梶芽衣子さんといえば、私にとっては「鬼平犯科帳」での女スパイ、おまさ役のイメージが強い女優さん。無口でミステリアス、だけど強烈な存在感で、その大きな瞳で何もかもを見抜かれてしまいそうな……。「女囚さそり」シリーズでも知られる彼女ですが、まさにこの〝さそり座の女〟的、陰(いん)のオーラが梶さんの魅力ではないでしょうか。最近ではドラマ「きのう何食べた?」で演じた、西島秀俊さん演じるシロさんのお母さん役も印象的でしたよね。

そんな梶さんの大ファンを公言するクエンティン・タランティーノが、2003年に映画「キル・ビル」で、梶さんの代表曲「修羅の花」を劇中歌で使用したのは有名なエピソードです。

そしてその劇中歌を聴いて以来、梶さんのファンだったというアルゼンチンの男女デュオ、「カンデ・イ・パウロ」が、この度、梶さんとのコラボレーションをオファー。7月2日に、カンデ・イ・パウロが所属するデッカ・レコードから、「修羅の花」コラボバージョンが配信されました。

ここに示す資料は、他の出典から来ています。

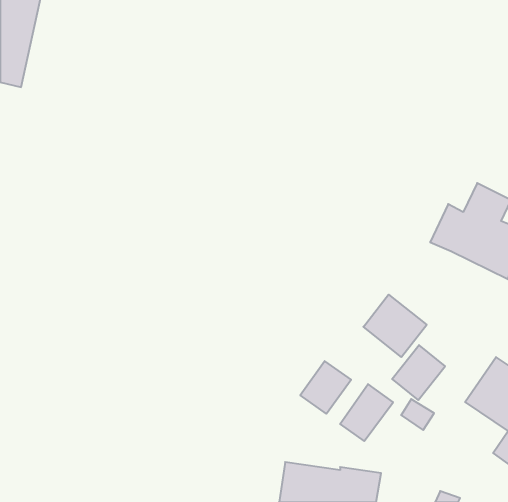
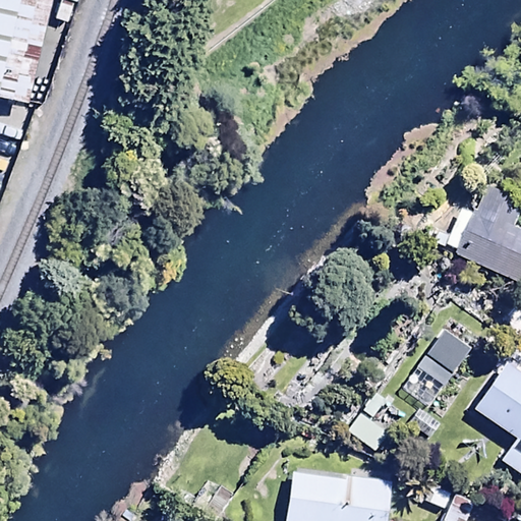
building: [363,295,427,357] -> none
building: [300,361,351,414] -> none

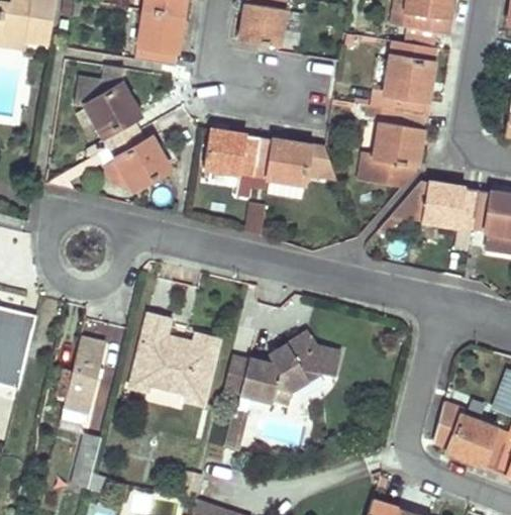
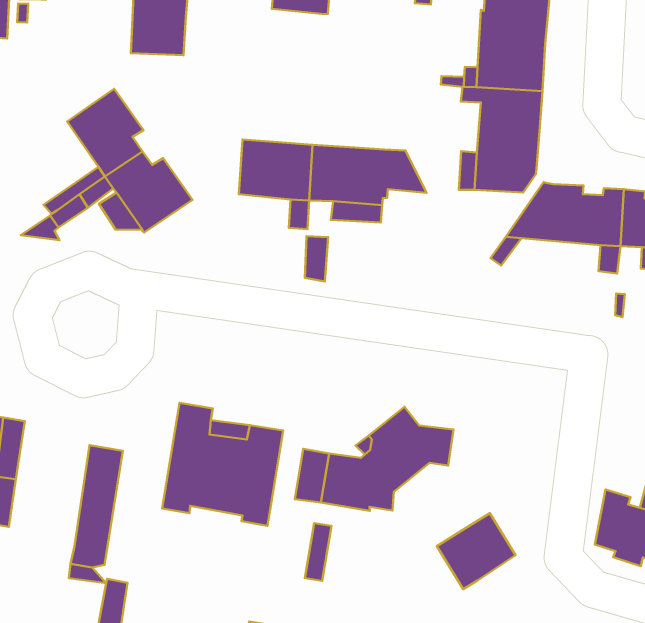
building: none -> [437,513,516,589]

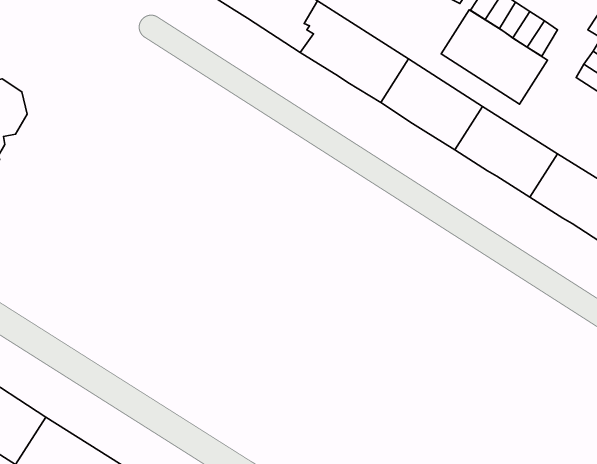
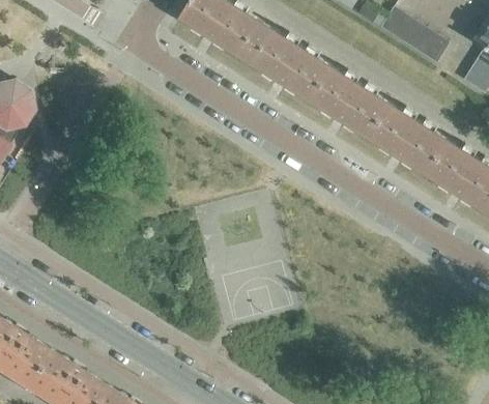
building: [441,10,548,104] -> none

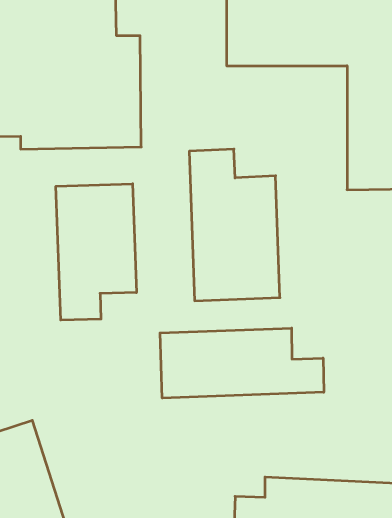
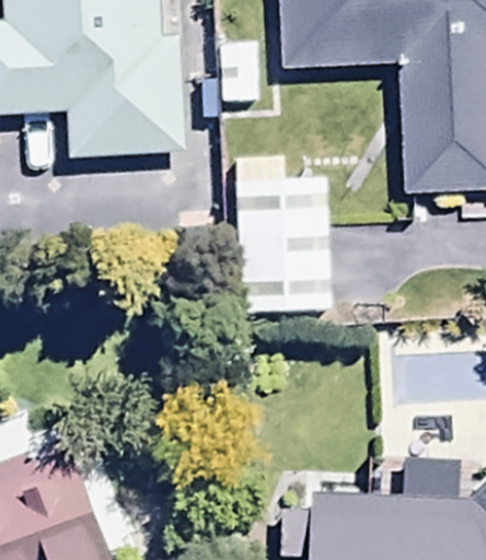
building: [56,184,136,320] -> none
building: [160,328,324,398] -> none

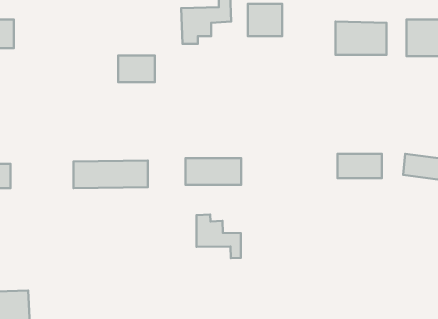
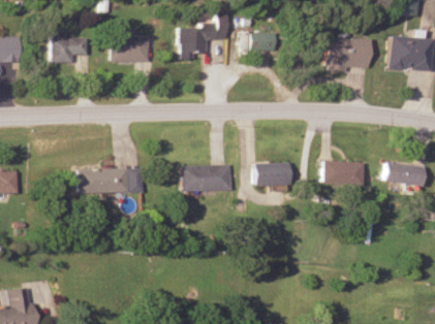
building: none -> [49,33,87,64]
building: [118,56,155,82] -> [115,37,149,62]
building: none -> [254,163,291,185]
building: [196,215,241,258] -> none

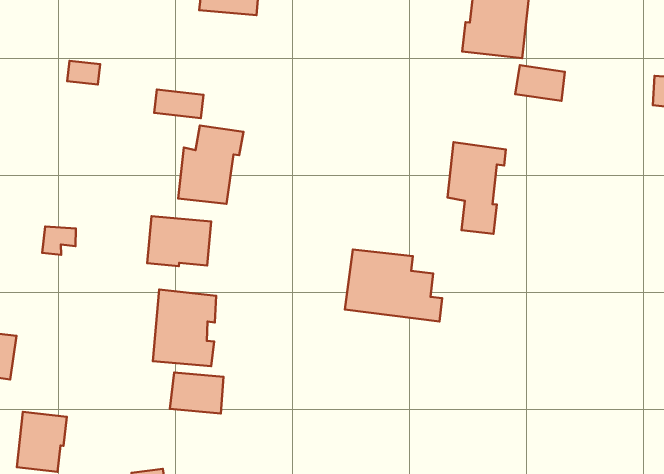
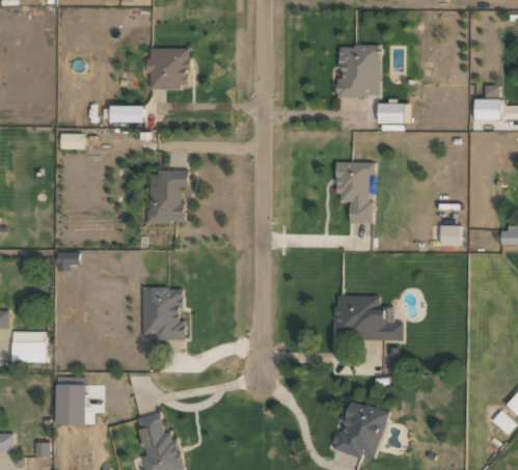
building: [154,89,204,118] -> [110,105,143,121]
building: [147,216,211,266] -> none
building: none -> [440,225,460,245]
building: [345,250,442,321] -> [335,296,403,339]
building: [170,372,223,414] -> none

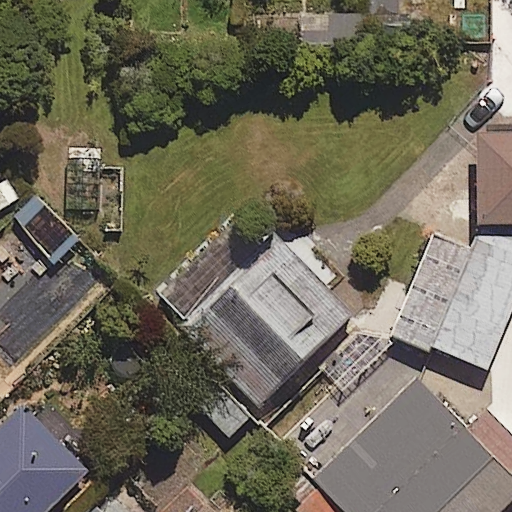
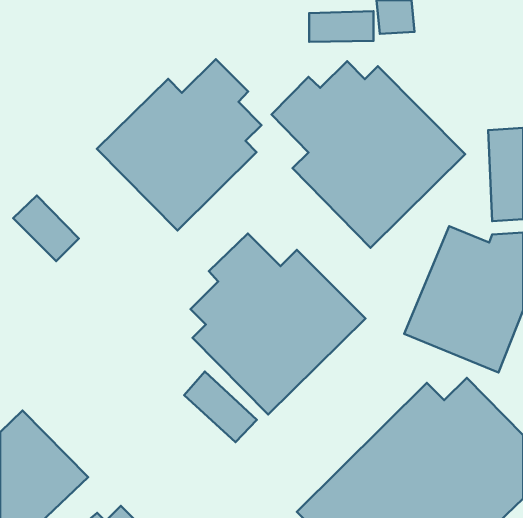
building: none -> [97,59,261,231]
building: none -> [271,61,465,248]

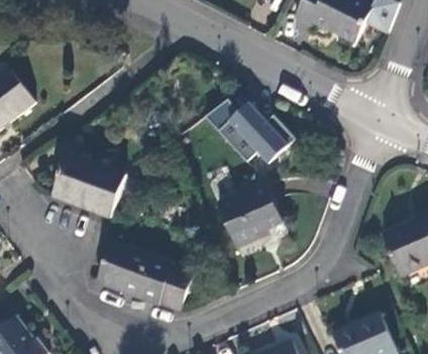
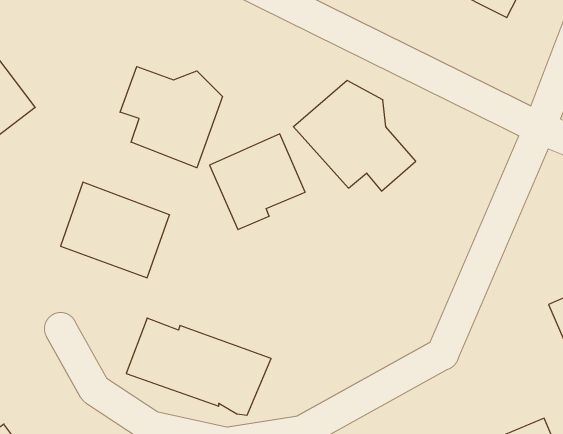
building: none -> [120,67,222,168]
building: [218,183,283,247] -> [210,134,305,230]

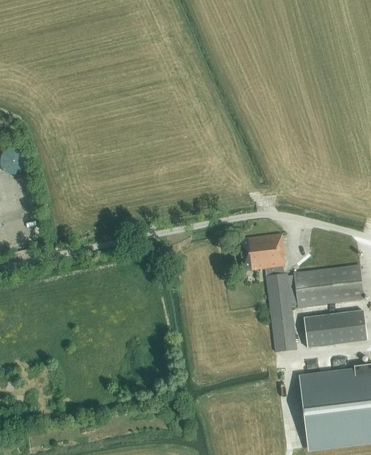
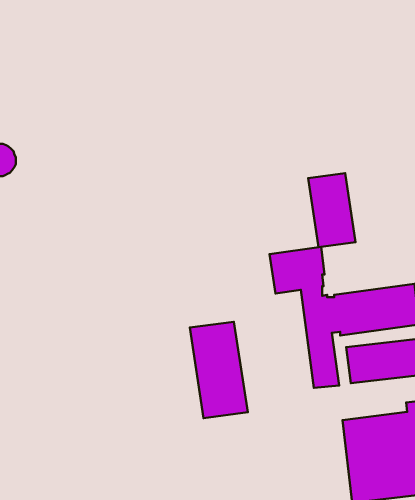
building: none -> [308,173,355,247]
building: none -> [190,322,248,418]

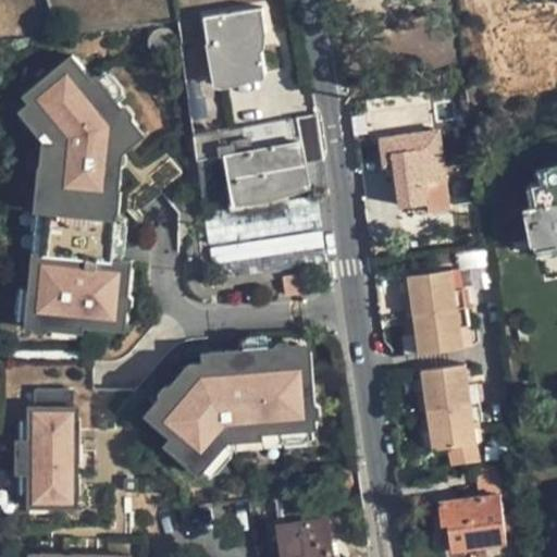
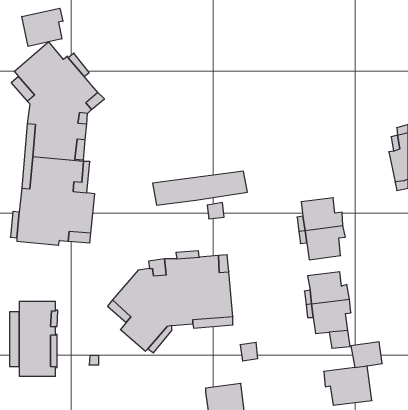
building: [205,8,265,76] -> none
building: none -> [22,8,63,46]
building: [193,114,320,199] -> none
building: [380,133,448,210] -> none
building: [200,196,329,243] -> none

2日に配信がスタートしたシングル、カンデ・イ・パウロ&梶芽衣子「修羅の花」ジャケット

デッカ・レコードは、ローリング・ストーンズやザ・フーなどのスターも所属していたことがあるイギリスの名門レーベル。日本人アーティストがこのレーベルから曲をリリースするのは、キーボード奏者のKan Sano(佐野観)に次いで2人目、女性では初という快挙だそう。

 

ハリウッドセレブではジュディ・デンチ(86歳)やダイアン・キートン(75歳)など、いわゆるシニア世代になっても主演レベルで活躍する女優が増えて来ているけれど、日本ではまだまだ少数。そんな中、74歳で名門レーベルから歌手として世界デビューを果たした梶さんのニュースには、「かっこいい!」と心から希望をもらえました。

©荒木大甫

「修羅の花」は、カンデ・イ・パウロのデビュー・アルバム『カンデ・イ・パウロ』にも収録。『カンデ・イ・パウロ』 発売中 SHM-CD UCCM-1263 ¥2860(税込)

今回、カンデ・イ・パウロと梶芽衣子さんの共同名義でリリースされた「修羅の花」は、小池一夫氏作詞、平尾昌晃氏作曲で、73年に梶さんが主演した映画「修羅雪姫」(このタイトルも何だか壮絶そうで、すごい!)の主題歌だったもの。

スポーツ報知の取材で、梶さんはこの快挙に対し「(日本人)女性で初めて? ちょっと自慢しちゃおうかしら」と語っていたらしく、そんな言葉からも、梶さんのお茶目なパーソナリティが透けて見えるようです。

ちなみに前述のタランティーノ監督は2013年に映画「ジャンゴ」のPRで来日した際、当時65歳だった梶さんと念願の初対面を果たし、終始デレデレで手を握っていたことが。その時、タランティーノは49歳。大監督も憧れの女性の前では単なるオタク少年に戻ってしまうなんて、可愛いですよね(笑)。

梶さんは今回のレコーディングのために、過去の「修羅の花」の音源をレコードショップで自腹で購入、練習して挑んだそうですが、大女優なのに驕らず、若い世代と新しいことにチャレンジする、その精神が素敵。そんな精神の柔軟性が、若々しく輝いている秘密なのでしょうか。